Nel corso dei 21 anni di assessorato, a fianco dei sindaci Mario Assirelli, Silvano Calugi e Varis Rossi, si occupò di varie deleghe, fra cui quella allo sport, che ricoprì per 13 anni. Quest'ultima fu quella che più lo caratterizzò: tifoso appassionato dell'Empoli Calcio e simpatizzante per il Bologna, la vita di Sauro - come ha sempre affermato la moglie Anna che rimase sempre al suo fianco fino al 2018 nei loro 61 anni di matrimonio - si poteva riassumere in un'unica espressione declinata al maschile e al femminile: "IL PARTITO e LA PARTITA".
L'impegno per il sociale continuò anche dopo l'esperienza politica, dedicandosi alla Memoria della deportazione e dell'Olocausto. Per decenni, infatti, fece parte dell'ANED, l'Associazione Nazionale Ex Deportati, dove divenne - e lo è tutt'ora - un esempio: "Ricordo Sauro per la sua passione che metteva nel mantenimento della Memoria, intessendo rapporti bellissimi con i ragazzi - racconta Roberto Bagnoli, Presidente di ANED Empolese Valdelsa -. Per me e per l'Associazione era un esempio, di come ci si rapporta con i ragazzi e e con le persone".
La cura e l'attenzione alle nuove generazioni lo hanno sempre contraddistinto: per anni ha girato le scuole dell'Empolese Valdelsa raccontando la storia e gli orrori della guerra, con l'obiettivo di non farle dimenticare.
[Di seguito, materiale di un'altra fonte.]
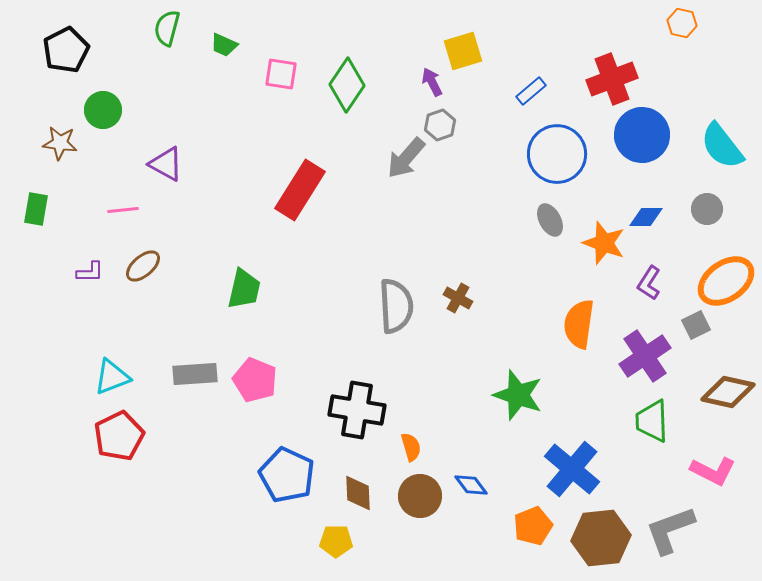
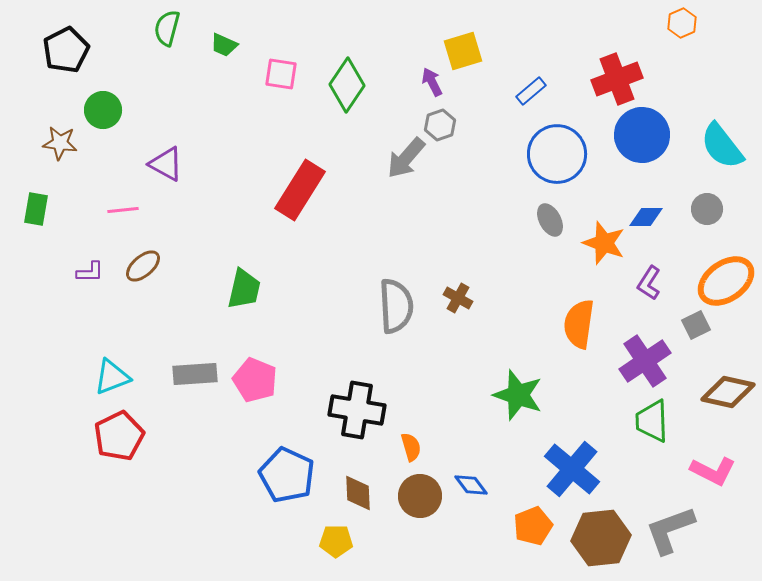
orange hexagon at (682, 23): rotated 24 degrees clockwise
red cross at (612, 79): moved 5 px right
purple cross at (645, 356): moved 5 px down
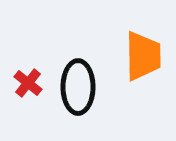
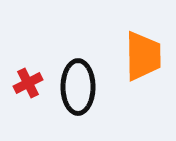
red cross: rotated 24 degrees clockwise
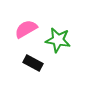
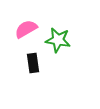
black rectangle: rotated 54 degrees clockwise
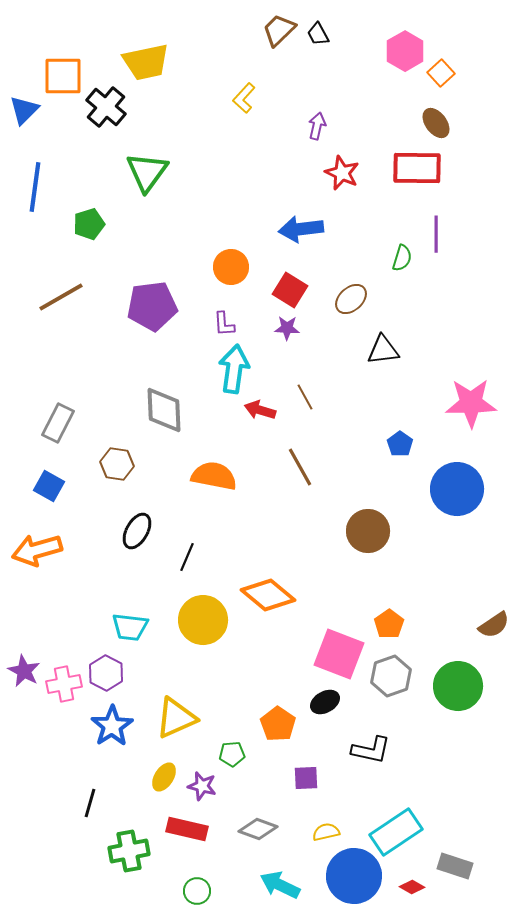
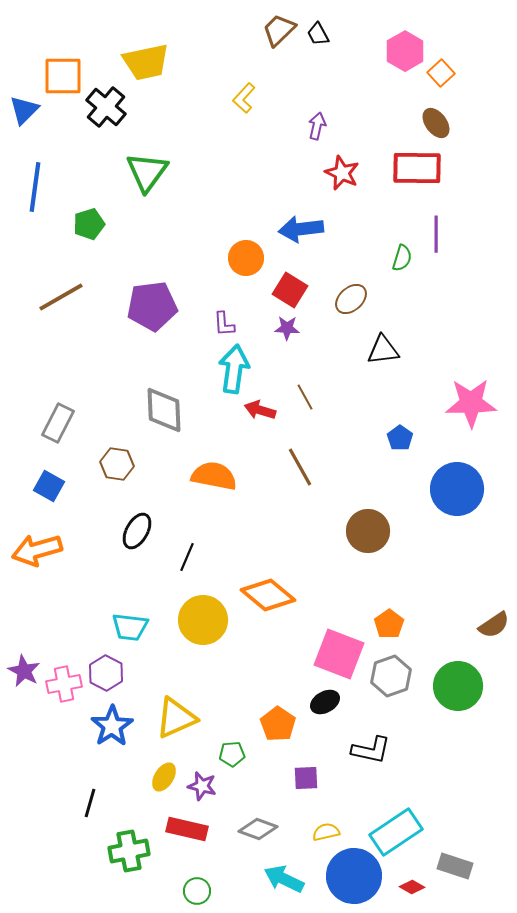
orange circle at (231, 267): moved 15 px right, 9 px up
blue pentagon at (400, 444): moved 6 px up
cyan arrow at (280, 885): moved 4 px right, 6 px up
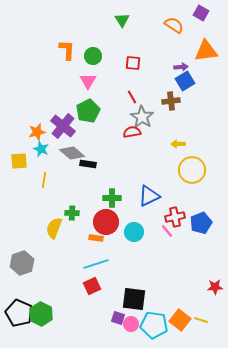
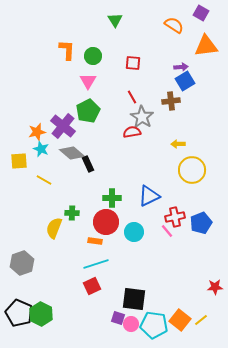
green triangle at (122, 20): moved 7 px left
orange triangle at (206, 51): moved 5 px up
black rectangle at (88, 164): rotated 56 degrees clockwise
yellow line at (44, 180): rotated 70 degrees counterclockwise
orange rectangle at (96, 238): moved 1 px left, 3 px down
yellow line at (201, 320): rotated 56 degrees counterclockwise
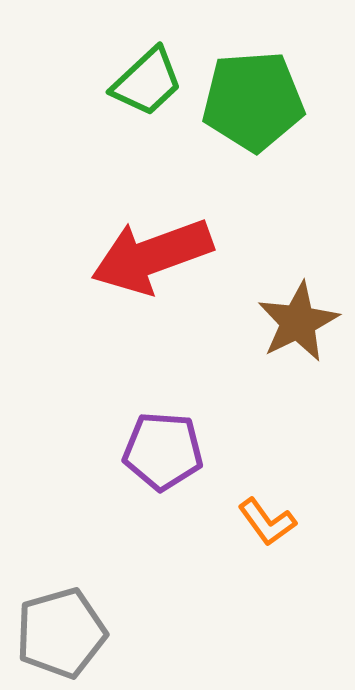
Per lungo tempo accompagnò generazioni di studenti nei Viaggi della Memoria in visita ai campi di concentramento nazisti, interagendo con i ragazzi non solo come semplice accompagnatore, ma come "se quei ragazzi fossero i suoi nipoti", racconta Bagnoli.
"Penso spesso a lui, per me un nonno adottivo, un riferimento - scrive il sindaco di Empoli Alessio Mantellassi sui social -. Sauro ha lasciato un segno indelebile ad Empoli e nel suo esempio fra pochi mesi andremo a Mauthausen con tantissimi studenti. Come ha fatto lui per anni e anni".





Cappelli fu vicepresidente di ANED Empolese-Valdelsa fino al 2016, diventandone presidente onorario nel 2014. L’impegno per la città gli valse la massima onorificenza cittadina, il Sant'Andrea d'Oro nel 2019, e nel 2023, a due anni dalla sua morte, l'ANED empolese istituì un premio in suo onore, il Premio Sauro Cappelli. "Alla fine di ogni Viaggio della Memoria c’era sempre un momento dedicato al confronto e alla restituzione dell’esperienza, a cui Sauro non mancava mai - racconta Bagnoli -. È un premio per i ragazzi, per far raccontare tramite storie o poesie il loro viaggio, ed è un'occasione anche per ricordare Sauro".
Un'eredità preziosa quella di Cappelli: un uomo che ha dedicato tutto sé stesso alla sua Empoli, spaziando dalla vita sociale a quella politica, dallo sport all'associazionismo. Una figura così, in questi tempi, - come sottolinea Bagnoli stesso - "ci manca".
"Era un uomo umile, ma vulcanico e pieno di idee. È stato ed è una figura importante, che deve rappresentare un esempio per tutti", conclude il presidente di ANED Empolese Valdelsa.